Vociferantes con muy mala baba

«Y sin embargo, parece haber algo malhadado y siniestro en el carácter de los españoles, que aflora antes o después. No en el de todos, por supuesto, pero sí en el de una considerable cantidad de ellos que además arman más ruido que los luminosos, tal vez porque su número sea mayor, tal vez porque lo que los mueve a la palabra y a la acción es el enfado, la insatisfacción y el resentimiento, mucho más que el contento y la aprobación.»
Javier Marías, Tiempos ridículos


La escena es conocida de sobra y suele repetirse casi con precisión milimétrica. Un día normal abres por las páginas de opinión un periódico cualquiera, uno entre tantos otros disponibles en las cafeterías y en los quioscos, y te encuentras con un buen número de artículos firmados por una caterva de columnistas “oficiales” que no dudan en adornar sus textos con opiniones tan incuestionables como terminantes, con calculados disparos a diestro y siniestro o con exabruptos malintencionados.

● **TAREAS PENDIENTES**:
1. En la cita de Javier Marías que abre el texto sobre los columnistas, ¿qué mueve a la palabra y a la acción a esos españoles que arman más ruido?
2. Retoma, por favor, el texto sobre los columnistas y continúalo a partir de su última frase.

● **REGISTROS DE DATOS**:

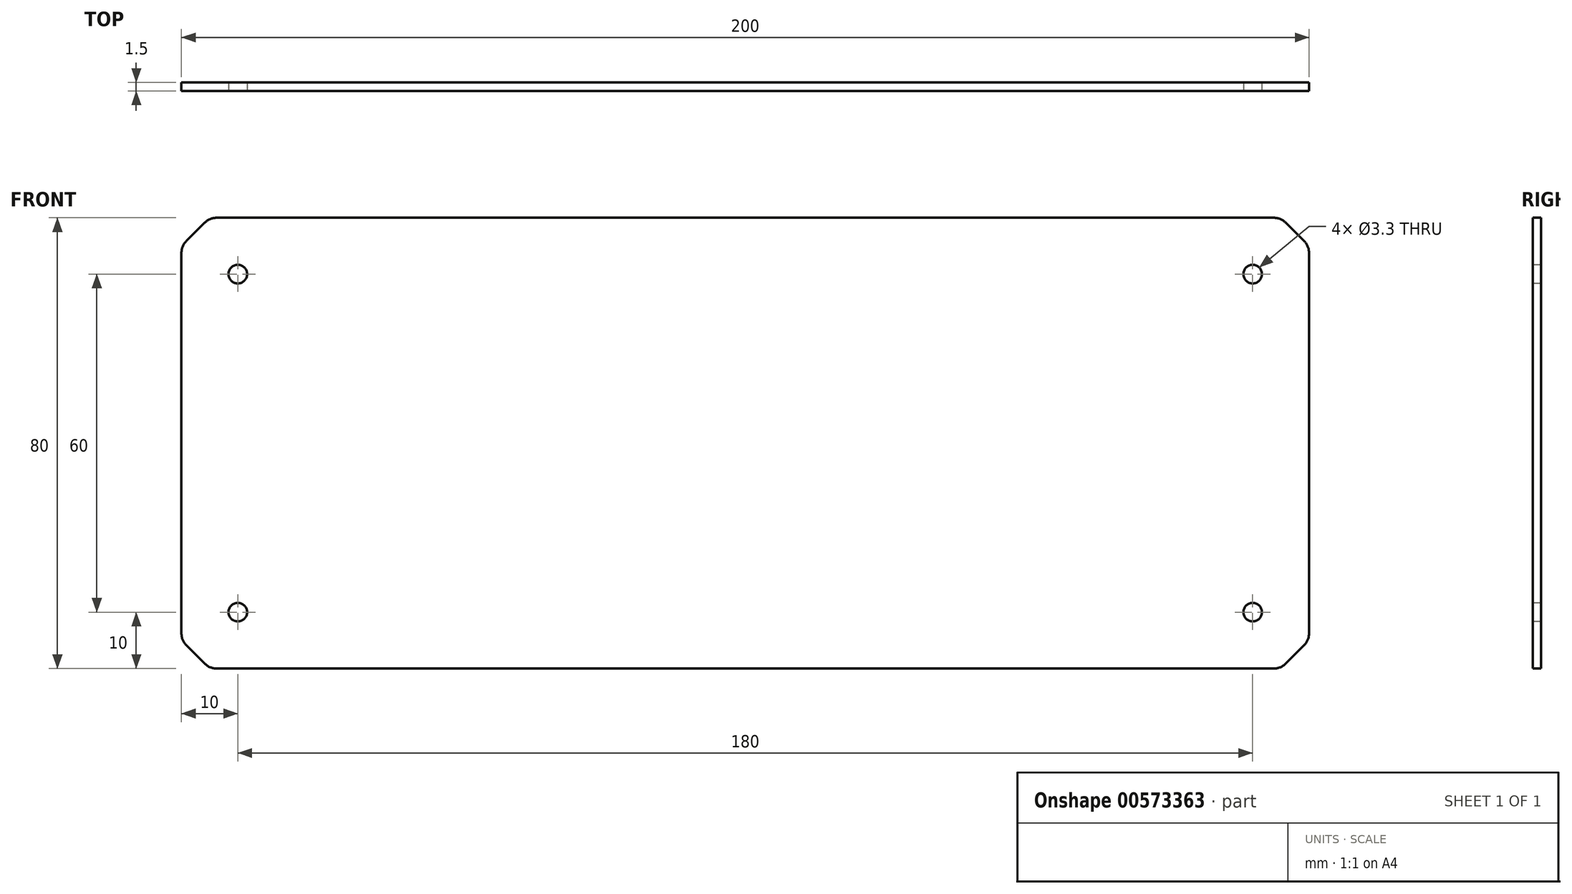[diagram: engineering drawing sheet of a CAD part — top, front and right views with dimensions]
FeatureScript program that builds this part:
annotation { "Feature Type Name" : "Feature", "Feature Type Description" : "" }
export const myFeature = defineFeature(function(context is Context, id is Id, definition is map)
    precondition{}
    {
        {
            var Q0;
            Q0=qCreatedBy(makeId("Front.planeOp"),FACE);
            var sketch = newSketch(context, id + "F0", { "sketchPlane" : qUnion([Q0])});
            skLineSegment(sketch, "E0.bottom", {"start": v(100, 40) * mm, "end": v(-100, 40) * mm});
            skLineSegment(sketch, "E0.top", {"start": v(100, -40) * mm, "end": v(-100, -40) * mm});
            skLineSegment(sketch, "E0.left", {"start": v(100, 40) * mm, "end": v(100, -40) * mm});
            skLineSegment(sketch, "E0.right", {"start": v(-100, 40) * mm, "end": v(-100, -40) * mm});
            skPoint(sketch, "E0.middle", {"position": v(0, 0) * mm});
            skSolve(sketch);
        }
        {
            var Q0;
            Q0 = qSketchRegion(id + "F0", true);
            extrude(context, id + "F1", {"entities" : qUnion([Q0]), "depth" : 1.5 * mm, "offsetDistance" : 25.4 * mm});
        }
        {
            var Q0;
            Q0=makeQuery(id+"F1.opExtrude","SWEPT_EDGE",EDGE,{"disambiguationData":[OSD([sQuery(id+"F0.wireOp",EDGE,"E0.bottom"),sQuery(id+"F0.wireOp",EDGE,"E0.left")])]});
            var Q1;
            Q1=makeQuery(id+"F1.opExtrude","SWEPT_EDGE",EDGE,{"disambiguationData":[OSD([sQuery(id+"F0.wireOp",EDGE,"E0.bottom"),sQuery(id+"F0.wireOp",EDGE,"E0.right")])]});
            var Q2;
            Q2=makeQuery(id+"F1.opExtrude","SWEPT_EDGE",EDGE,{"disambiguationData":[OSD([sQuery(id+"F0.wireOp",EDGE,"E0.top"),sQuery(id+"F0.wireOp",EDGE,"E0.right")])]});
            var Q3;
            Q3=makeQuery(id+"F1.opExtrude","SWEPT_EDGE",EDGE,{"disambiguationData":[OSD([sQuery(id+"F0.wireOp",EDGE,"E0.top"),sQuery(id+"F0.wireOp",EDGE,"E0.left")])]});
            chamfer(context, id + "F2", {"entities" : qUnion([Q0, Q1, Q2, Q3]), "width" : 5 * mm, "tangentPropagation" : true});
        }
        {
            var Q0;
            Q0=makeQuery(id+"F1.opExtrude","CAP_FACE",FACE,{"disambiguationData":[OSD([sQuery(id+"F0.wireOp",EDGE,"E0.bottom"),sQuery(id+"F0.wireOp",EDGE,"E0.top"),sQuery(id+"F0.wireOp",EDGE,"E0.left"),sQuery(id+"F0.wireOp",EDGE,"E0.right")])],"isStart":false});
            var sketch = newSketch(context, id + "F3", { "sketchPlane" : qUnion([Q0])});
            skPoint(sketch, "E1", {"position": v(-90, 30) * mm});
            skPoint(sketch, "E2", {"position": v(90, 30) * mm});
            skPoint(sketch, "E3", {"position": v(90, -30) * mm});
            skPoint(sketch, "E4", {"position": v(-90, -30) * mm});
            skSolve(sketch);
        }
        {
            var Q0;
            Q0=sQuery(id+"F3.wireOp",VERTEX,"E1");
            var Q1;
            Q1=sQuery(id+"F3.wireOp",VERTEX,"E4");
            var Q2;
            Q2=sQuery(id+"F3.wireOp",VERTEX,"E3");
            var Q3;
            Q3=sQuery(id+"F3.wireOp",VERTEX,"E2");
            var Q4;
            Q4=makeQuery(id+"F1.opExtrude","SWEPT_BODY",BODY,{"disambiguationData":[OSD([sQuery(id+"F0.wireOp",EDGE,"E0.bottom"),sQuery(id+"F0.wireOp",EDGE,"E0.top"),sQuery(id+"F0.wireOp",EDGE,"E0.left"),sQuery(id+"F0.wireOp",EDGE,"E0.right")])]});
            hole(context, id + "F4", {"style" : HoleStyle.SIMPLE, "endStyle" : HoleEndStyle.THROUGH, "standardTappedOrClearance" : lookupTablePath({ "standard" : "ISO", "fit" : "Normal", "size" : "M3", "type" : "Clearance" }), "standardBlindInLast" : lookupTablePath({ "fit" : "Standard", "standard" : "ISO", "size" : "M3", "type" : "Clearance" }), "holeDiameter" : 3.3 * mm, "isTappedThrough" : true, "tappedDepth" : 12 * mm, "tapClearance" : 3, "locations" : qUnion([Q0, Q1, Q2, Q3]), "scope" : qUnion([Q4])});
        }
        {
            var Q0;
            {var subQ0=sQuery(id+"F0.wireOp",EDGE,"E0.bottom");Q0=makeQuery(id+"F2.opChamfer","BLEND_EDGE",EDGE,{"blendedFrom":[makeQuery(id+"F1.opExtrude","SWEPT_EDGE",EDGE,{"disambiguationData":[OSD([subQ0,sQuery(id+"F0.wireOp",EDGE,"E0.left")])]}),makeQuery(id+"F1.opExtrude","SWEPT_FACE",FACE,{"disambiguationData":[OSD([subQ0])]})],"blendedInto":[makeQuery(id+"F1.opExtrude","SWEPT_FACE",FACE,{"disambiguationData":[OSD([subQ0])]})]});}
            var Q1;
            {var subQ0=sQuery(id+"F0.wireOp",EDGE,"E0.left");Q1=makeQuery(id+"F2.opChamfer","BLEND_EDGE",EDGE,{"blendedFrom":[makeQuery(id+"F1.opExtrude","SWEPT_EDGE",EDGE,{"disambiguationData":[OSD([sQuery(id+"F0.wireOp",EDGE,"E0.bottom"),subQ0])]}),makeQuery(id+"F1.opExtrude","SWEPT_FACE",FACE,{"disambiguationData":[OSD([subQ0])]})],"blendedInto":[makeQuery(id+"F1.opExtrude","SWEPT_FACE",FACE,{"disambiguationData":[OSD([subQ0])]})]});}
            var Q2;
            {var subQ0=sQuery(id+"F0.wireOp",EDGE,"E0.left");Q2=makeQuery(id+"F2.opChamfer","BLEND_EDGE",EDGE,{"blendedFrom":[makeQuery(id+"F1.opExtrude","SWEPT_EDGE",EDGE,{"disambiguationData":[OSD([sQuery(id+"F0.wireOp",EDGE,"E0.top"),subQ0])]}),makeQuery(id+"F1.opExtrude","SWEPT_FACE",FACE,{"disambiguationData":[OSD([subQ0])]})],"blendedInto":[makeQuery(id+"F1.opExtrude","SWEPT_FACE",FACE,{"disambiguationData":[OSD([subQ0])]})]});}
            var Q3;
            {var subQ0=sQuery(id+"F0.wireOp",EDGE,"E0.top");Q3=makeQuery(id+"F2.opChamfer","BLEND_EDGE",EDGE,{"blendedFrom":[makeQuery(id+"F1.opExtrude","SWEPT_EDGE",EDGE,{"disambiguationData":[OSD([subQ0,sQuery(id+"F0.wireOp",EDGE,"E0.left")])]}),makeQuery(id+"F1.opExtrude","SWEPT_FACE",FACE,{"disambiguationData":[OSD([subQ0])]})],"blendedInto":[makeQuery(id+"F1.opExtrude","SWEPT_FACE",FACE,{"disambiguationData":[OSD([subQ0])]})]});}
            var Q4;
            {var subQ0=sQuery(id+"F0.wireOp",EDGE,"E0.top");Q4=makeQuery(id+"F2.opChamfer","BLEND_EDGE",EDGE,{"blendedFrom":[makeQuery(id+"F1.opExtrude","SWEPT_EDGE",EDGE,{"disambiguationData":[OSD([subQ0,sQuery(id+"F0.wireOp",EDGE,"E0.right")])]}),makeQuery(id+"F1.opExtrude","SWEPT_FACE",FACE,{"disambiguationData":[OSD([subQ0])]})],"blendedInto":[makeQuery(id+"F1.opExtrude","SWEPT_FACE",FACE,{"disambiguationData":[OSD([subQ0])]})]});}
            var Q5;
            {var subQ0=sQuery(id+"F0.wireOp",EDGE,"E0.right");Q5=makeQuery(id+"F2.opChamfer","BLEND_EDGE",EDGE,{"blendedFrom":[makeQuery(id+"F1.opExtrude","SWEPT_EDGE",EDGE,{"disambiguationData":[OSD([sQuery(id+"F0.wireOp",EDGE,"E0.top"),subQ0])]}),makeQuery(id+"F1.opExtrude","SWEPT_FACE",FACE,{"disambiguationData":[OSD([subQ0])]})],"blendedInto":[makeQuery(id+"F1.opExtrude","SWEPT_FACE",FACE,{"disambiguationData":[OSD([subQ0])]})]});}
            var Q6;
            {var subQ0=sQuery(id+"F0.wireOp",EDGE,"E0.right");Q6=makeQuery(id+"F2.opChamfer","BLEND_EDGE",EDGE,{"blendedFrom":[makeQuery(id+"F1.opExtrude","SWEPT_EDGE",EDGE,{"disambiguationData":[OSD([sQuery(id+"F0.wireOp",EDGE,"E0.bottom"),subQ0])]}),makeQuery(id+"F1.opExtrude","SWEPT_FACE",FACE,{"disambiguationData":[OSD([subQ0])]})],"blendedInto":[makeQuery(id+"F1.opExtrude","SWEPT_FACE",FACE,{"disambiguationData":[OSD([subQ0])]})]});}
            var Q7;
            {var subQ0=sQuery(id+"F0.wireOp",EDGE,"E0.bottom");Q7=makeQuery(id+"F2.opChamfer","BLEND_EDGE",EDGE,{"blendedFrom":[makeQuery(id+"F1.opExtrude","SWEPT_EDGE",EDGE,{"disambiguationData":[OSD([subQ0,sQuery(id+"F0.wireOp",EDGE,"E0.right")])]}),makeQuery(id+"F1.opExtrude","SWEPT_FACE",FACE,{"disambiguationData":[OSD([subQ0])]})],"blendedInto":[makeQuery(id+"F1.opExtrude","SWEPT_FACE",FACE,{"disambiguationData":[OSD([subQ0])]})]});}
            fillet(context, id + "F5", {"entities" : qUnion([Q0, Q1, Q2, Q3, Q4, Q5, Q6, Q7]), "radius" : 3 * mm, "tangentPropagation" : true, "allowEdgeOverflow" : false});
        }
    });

...

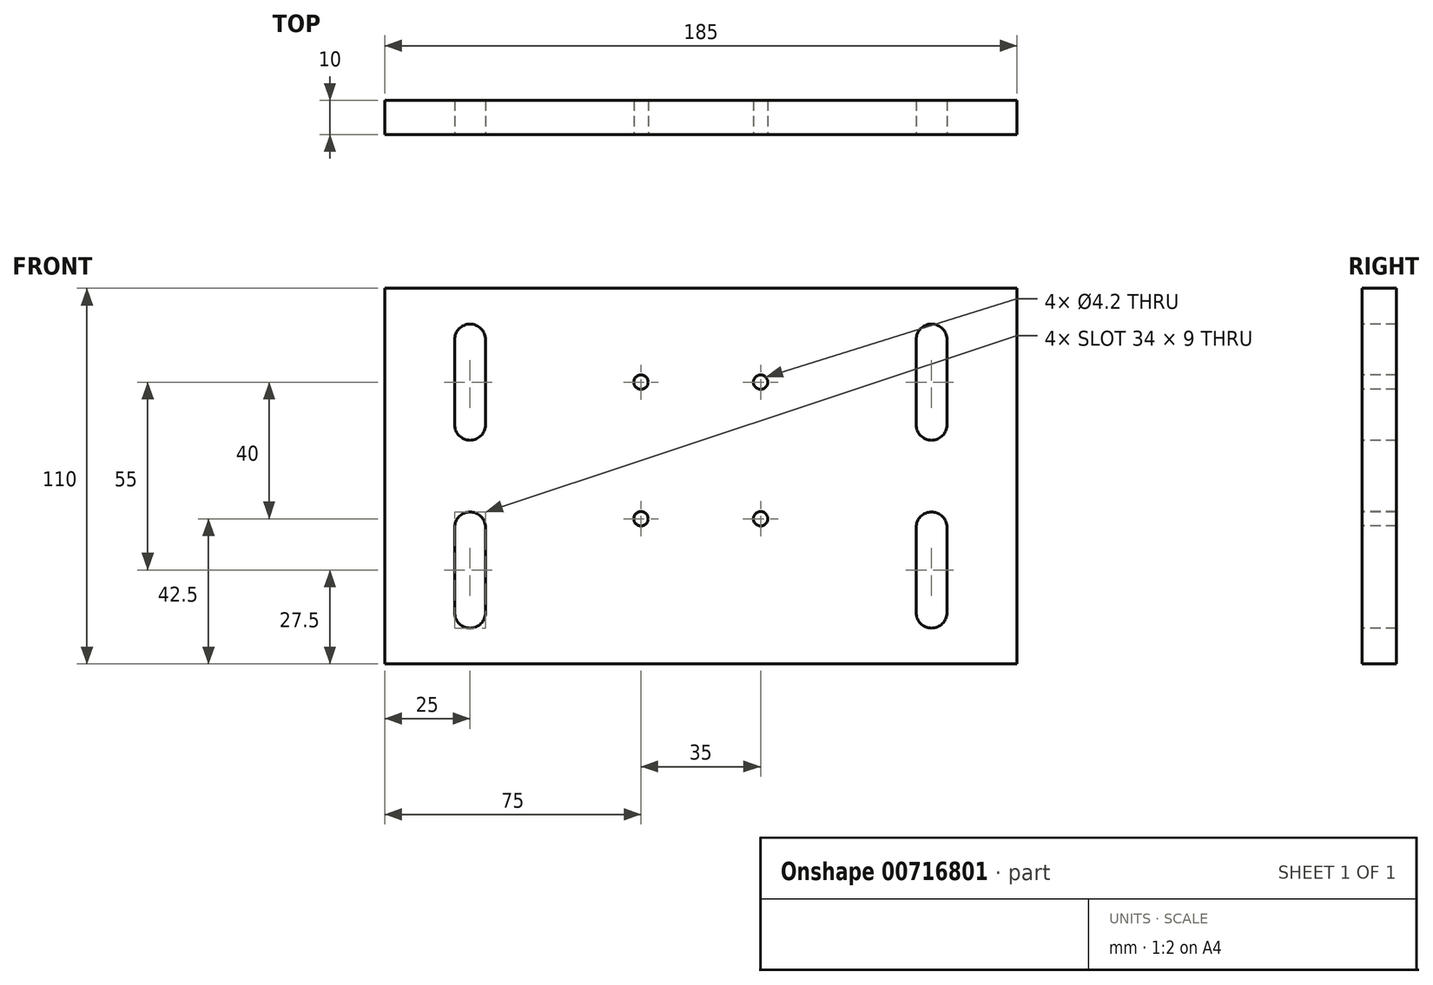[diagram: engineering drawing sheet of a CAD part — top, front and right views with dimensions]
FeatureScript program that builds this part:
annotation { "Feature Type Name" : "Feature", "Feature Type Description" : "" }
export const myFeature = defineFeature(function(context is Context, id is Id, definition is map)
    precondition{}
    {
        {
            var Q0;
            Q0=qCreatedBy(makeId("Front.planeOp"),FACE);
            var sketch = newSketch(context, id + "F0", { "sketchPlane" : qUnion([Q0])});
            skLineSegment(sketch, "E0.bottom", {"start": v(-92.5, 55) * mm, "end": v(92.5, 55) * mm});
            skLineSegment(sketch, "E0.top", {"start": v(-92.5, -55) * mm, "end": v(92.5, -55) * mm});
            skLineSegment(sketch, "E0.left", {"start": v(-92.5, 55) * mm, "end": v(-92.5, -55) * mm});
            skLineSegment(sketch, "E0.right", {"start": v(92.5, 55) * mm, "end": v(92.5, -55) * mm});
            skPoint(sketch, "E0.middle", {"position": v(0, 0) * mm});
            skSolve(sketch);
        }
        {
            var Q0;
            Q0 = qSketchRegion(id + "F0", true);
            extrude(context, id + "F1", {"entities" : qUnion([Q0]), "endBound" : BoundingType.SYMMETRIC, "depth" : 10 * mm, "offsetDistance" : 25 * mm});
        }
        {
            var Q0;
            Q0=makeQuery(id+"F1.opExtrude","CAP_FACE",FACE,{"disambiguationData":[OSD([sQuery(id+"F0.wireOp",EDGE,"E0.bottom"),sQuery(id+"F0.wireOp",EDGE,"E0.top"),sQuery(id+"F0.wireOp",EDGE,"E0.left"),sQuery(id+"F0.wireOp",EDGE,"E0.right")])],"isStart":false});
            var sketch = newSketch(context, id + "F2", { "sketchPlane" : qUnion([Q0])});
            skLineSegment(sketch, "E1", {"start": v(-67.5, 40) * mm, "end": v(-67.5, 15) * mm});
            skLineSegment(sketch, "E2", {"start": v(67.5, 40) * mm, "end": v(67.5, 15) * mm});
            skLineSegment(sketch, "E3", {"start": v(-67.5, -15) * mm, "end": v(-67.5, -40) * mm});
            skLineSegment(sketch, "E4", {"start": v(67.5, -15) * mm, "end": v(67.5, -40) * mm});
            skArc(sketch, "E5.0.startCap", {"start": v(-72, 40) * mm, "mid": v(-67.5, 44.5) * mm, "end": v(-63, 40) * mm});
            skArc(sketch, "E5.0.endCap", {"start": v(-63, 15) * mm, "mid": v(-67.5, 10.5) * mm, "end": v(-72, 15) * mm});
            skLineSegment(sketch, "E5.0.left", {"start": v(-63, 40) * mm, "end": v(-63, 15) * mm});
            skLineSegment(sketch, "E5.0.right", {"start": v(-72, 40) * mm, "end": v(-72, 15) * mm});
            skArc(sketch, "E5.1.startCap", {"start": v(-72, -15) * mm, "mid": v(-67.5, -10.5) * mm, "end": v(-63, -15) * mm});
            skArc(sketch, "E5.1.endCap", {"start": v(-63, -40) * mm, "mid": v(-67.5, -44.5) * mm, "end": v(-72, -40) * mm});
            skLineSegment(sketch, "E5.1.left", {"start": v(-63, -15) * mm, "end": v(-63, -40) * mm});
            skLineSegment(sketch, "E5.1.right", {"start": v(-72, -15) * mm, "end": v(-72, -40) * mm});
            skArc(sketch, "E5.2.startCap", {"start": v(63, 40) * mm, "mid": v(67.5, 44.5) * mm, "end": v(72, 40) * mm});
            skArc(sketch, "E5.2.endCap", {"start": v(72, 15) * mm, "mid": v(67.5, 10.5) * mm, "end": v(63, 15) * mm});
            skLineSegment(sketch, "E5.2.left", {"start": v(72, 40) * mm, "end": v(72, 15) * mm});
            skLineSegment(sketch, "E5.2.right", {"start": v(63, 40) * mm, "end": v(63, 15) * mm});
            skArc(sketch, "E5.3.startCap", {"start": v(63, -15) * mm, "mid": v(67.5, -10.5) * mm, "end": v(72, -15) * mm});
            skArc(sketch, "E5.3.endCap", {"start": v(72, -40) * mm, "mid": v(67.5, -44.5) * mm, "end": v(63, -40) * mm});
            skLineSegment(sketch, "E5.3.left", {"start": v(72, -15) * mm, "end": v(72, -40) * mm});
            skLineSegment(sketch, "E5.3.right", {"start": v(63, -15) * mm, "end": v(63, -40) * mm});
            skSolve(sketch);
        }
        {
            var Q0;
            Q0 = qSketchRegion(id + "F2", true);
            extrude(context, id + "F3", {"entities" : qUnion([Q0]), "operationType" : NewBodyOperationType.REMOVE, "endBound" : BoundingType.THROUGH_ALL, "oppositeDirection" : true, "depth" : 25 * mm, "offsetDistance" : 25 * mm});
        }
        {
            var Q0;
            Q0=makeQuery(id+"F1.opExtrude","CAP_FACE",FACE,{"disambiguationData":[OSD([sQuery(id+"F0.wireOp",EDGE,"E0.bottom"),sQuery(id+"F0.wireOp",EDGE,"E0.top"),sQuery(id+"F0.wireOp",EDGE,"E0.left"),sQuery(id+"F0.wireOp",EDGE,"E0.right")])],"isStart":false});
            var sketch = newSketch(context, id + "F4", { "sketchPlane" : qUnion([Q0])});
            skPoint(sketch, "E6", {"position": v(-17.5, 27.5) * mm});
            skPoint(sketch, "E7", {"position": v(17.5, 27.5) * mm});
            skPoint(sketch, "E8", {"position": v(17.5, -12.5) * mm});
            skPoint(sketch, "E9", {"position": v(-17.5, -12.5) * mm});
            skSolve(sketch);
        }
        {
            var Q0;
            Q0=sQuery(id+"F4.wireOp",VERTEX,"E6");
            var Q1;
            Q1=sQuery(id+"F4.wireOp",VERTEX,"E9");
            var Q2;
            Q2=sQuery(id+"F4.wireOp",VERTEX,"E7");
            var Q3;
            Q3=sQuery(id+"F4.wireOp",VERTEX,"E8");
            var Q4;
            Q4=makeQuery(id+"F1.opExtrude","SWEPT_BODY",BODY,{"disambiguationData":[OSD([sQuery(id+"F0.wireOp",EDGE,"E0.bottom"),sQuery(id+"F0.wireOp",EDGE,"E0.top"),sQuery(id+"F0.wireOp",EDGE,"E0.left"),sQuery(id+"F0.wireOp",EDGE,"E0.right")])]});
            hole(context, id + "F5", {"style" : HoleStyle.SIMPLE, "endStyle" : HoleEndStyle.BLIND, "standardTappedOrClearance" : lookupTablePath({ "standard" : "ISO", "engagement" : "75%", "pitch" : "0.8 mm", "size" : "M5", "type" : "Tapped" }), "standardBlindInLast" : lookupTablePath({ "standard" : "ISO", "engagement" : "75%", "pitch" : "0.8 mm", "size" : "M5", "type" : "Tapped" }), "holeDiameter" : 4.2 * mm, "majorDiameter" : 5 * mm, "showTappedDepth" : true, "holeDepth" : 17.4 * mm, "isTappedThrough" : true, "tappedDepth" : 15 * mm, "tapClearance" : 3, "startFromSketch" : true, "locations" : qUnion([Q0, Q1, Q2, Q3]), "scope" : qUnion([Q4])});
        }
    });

● **RESPUESTAS EN ORDEN**:
1. El enfado, la insatisfacción y el resentimiento, mucho más que el contento y la aprobación.

2.
Y eso en el mejor de los casos, porque en el peor de ellos te encuentras directamente con un tropel de improperios soeces y desagradables, de desacreditaciones personales o de insultos gratuitos: “que si fulano es un tramposo y un ladrón que no se merece lo que ha conseguido en la vida”; “que si el éxito de mengano se debe a sus malas mañas o a sus oscuros contactos”; “que si aquella es una bruja insoportable que no sabe cantar o actuar o mandar o bailar”; “que si los amantes de la otra pueden contarse por decenas o incluso por centenas”; “que si aquel afamado director de cine realiza esa bazofia porque se le han agotado las musas” o “que si aquella escritora reputada escribe ese bodrio infumable porque se le acumulan las deudas”.

Hubo un tiempo en el que a todo esto se lo consideraba simples maledicencias, cuando no majaderías truculentas de quien las profería, y más que a la persona aludida, solía desautorizar a quien las afirmaba -sobre todo si lo hacía sin un fundamento sólido, sólo por incordiar o por enturbiar el ambiente o por hacerse el gracioso-, pero en la actualidad este tipo de lenguaje grueso y obsceno parece haberse convertido en la moneda habitual de los medios de comunicación, y no sólo de los que se dedican a la denominada “prensa amarilla” o “del corazón”.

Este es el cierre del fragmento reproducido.